◆ **Work instruction**: Format the text lines of the entries below as a JSON list of strings, one string per line, leaving out blank lines and the pictures.

◆ **Supplied material**:
%%
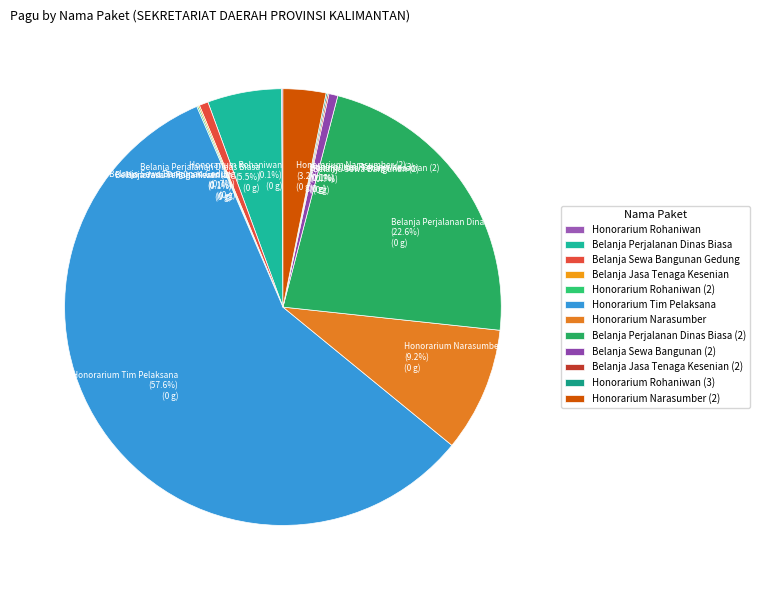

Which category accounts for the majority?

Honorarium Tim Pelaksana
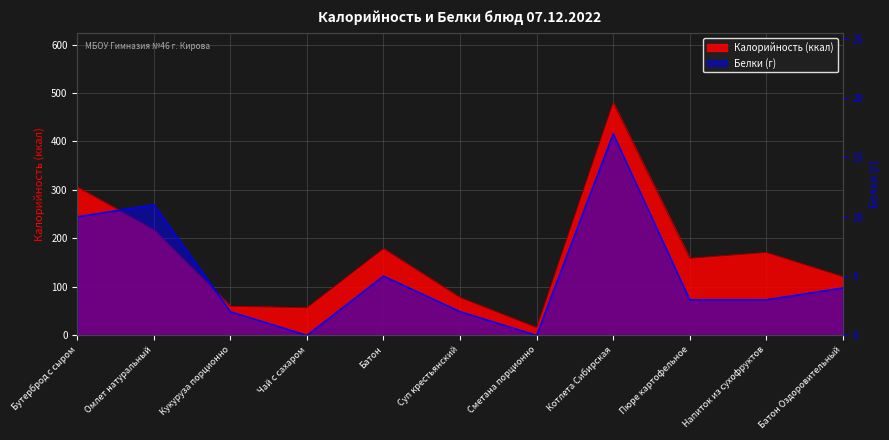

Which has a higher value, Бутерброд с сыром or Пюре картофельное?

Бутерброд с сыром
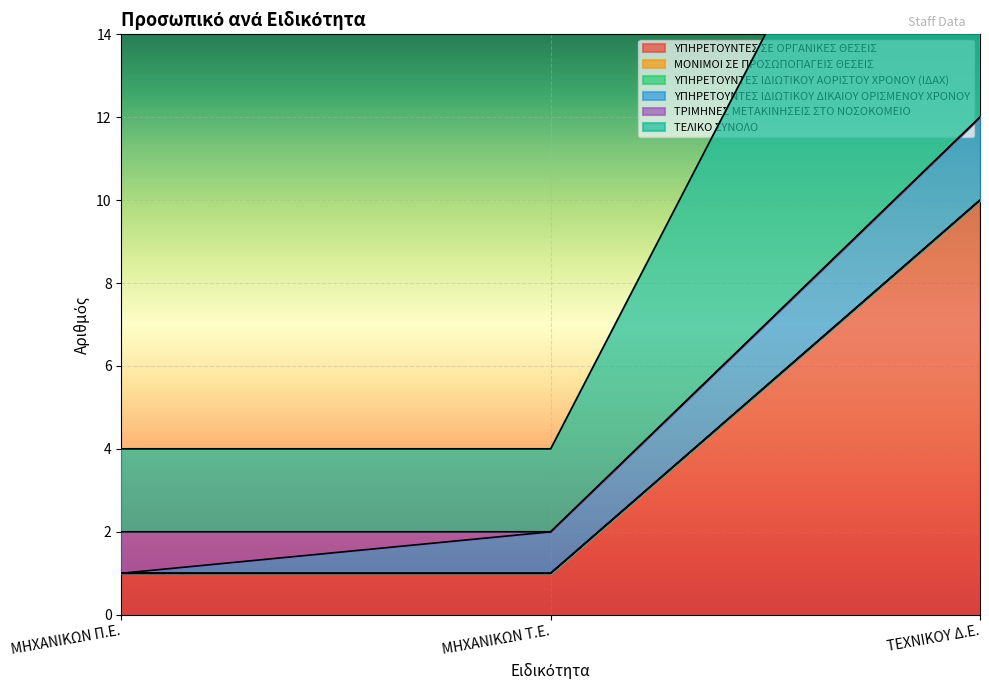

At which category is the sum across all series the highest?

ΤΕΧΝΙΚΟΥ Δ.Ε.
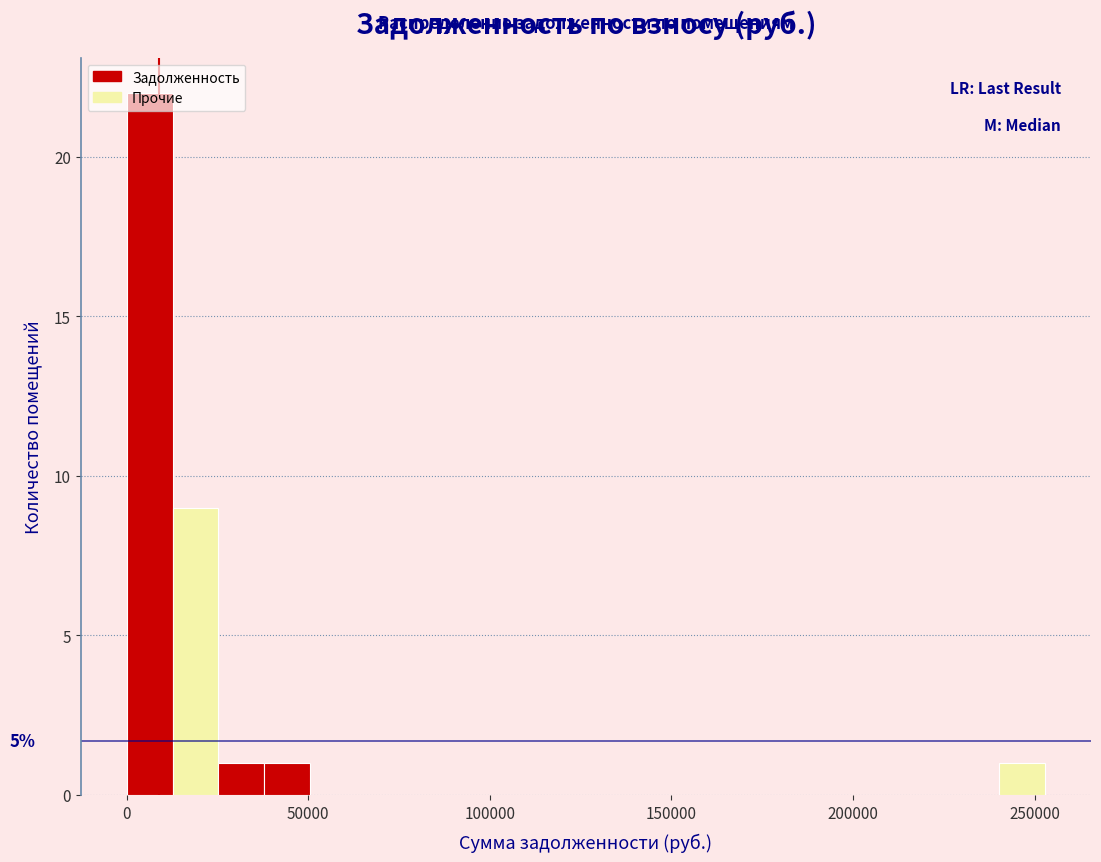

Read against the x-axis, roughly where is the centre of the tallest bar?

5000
%%
◆ **Task output**:
[
  "Which category accounts for the majority?",
  "Honorarium Tim Pelaksana",
  "Which has a higher value, Бутерброд с сыром or Пюре картофельное?",
  "Бутерброд с сыром",
  "At which category is the sum across all series the highest?",
  "ΤΕΧΝΙΚΟΥ Δ.Ε.",
  "Read against the x-axis, roughly where is the centre of the tallest bar?",
  "5000"
]